Doris Mary Ann Kappelhoff nasceu em 1922 no estado de Ohio e começou a cantar depois de um acidente de carro que a feriu numa perna e cerceou a sua carreira de sonho – a de bailarina. A rádio e Ella Fitzgerald acompanharam a sua convalescença e aos 12 anos começou a cantar em público. Aos 15 anos tornava-se profissional, tendo no tema Sentimental journey, interpretado pela banda Les Brown & His Orchestra, o seu primeiro êxito comercial. Fez carreira nas big bands dos anos 1930 e, apesar de ter ficado sobretudo conhecida como actriz, após ser descoberta numa festa em Hollywood em 1947, foi uma das mais profícuas cantoras da sua era e do século passado. “Como cantora, Doris está no mesmo nível que Bing Crosby e Frank Sinatra”, disse em tempos Les Brown, citado pelo New York Times.

Se os anos 1950 foram de intensa actividade discográfica, de resto com grande popularidade, a década seguinte seria a da sua ascensão como actriz em Hollywood. Filmou com Hitchcock ou Michael Curtiz, que lhe deu o primeiro papel em Romance no Alto Mar (1948), e contracenou com James Stewart, Cary Grant, James Cagney, Lauren Bacall, Ginger Rogers ou Rock Hudson – com o qual firmou uma amizade. “Divertia-me tanto a filmar com o meu amigo Rock. Rimo-nos sempre a fazer os três filmes que fizemos juntos”, disse em Março à revista Hollywood Reporter. “Ela era tão certinha, com dentes perfeitos, sardas e nariz arrebitado, que as pessoas simplesmente pensavam que ela encaixava no conceito da virgem”, comentava Rock Hudson sobre a imagem de Doris Day, nome quase sinónimo de entretenimento salutar no pós-guerra.

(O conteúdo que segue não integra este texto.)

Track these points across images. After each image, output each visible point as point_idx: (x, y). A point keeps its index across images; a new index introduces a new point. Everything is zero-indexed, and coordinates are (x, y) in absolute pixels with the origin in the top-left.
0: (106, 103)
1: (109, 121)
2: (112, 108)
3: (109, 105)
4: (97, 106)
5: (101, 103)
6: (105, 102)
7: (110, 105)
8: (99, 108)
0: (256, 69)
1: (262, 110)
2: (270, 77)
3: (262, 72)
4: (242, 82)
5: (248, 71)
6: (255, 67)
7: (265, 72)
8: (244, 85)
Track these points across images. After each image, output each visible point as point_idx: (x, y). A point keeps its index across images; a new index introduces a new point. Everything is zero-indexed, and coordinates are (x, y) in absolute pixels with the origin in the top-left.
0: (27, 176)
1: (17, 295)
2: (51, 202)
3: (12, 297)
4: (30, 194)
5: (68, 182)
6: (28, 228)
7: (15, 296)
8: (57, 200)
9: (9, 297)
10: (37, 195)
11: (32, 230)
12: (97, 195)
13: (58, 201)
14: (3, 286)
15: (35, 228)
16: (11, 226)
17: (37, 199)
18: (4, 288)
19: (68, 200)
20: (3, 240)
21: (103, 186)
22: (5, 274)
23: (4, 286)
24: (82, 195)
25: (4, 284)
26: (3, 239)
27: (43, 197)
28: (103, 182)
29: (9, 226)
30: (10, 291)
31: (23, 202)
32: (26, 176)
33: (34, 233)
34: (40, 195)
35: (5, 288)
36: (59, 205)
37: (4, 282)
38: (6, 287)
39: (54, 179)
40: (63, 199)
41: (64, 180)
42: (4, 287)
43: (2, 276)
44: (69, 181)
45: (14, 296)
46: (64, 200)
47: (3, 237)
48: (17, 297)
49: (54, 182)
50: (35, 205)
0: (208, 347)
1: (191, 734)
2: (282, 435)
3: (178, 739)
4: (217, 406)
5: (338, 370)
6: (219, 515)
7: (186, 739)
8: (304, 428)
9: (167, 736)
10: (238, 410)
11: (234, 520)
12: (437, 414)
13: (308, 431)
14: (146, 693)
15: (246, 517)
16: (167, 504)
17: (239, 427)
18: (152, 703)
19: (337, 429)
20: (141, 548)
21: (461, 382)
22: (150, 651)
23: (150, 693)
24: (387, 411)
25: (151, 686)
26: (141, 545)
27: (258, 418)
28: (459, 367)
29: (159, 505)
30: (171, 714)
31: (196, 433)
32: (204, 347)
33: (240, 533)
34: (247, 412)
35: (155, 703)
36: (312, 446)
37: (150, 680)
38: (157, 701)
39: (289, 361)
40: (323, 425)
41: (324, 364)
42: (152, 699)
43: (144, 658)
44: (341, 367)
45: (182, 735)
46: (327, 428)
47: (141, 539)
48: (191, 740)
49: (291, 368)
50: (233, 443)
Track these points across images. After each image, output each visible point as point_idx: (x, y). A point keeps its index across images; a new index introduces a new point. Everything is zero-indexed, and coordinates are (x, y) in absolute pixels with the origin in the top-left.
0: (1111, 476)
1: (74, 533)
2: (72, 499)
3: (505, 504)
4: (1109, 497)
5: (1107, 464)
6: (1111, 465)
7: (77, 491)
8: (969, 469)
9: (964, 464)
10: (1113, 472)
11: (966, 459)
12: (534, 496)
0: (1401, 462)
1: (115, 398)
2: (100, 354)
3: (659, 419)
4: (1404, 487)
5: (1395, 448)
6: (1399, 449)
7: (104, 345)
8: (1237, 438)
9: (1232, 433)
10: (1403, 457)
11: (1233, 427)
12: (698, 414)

A avaliação da carga sexual que tinha ou não tinha foi uma constante na sua carreira também na música – é “a cantora mais cool e sexy de baladas lentas da história do cinema” para o crítico Gary Giddins na Associated Press, por exemplo, mas o crítico Dwight Macdonald, citado pelo New York Times, descreve-a “saudável como uma taça de cornflakes e ainda menos sexy do que isso”. Um dos filmes que fez, a comédia romântica Conversa de Travesseiro (1959), foi tido como avançado para a época no tocante à sexualidade. O New York Times conta que, ainda assim, Doris Day recusou o papel que tornaria Anne Bancroft num símbolo – o de Mrs. Robinson em A Primeira Noite (1967), com Dustin Hoffman – porque “ofendia” os seus valores pessoais.

Quase uma década mais tarde, diria, no seu livro de memórias, Doris Day: Her Own Story​ (1976) : “Tenho a triste reputação de ser uma Menina Boazinha [‘Miss Goody Two-Shoes’, no inglês original], a Virgem da América e tudo isso, por isso temo que possa chocar algumas pessoas ao dizer que acredito que duas pessoas só devem casar-se depois de terem vivido juntas.” Nessa altura, a sua estrela já não brilhava com o mesmo fulgor numa Hollywood tomada pelos “Movie Brats” que assinavam O Padrinho ou Mean Streets e em que filmes como Bonnie e Clyde (1967) já tinham deixado para trás a sua maria-rapaz de Calamity Jane.

No total, fez 39 filmes. Concentrou a sua carreira como actriz em três décadas (o último filme que fez data de 1968), tendo enveredado a contragosto pela televisão no final dos anos 1960 depois de um contrato contraído em seu nome pelo terceiro marido, que além disso a deixou endividada. A sua imagem continuou a moldar-se nas décadas seguintes, revalorizada pelos pares e pelos críticos, que acabariam por destacar a importância que teve ao interpretar mulheres de carreira e diversificar o seu campo de acção.


A grande Doris Day
Casou-se quatro vezes, foi vítima de violência doméstica no primeiro matrimónio e burlada no terceiro; teve um filho, o produtor musical Terry Melcher, importante nome da música californiana da década de 1960 que trabalhou com os Byrds e os Beach Boys, que se cruzou com a Família Manson do homicida Charles Manson e que morreu em 2004.

Day continuava a receber sinais de admiração dos seus fãs, entre os quais muitas crianças, como aconteceu em Março, quando cumpriu 97 anos e falou com a Hollywood Reporter. “Os [meus] diferentes filmes são bem recebidos pelos espectadores por razões diferentes, mas o que há em comum parece ser o facto de serem alegres.” Nessa entrevista, resumiu o que considerava ser o seu legado para a indústria do cinema: “Gostava de trabalhar e tentava sempre fazer o meu melhor em cada papel. Fico entusiasmada por saber que as pessoas ainda vêem os meus filmes e que eles as animam.”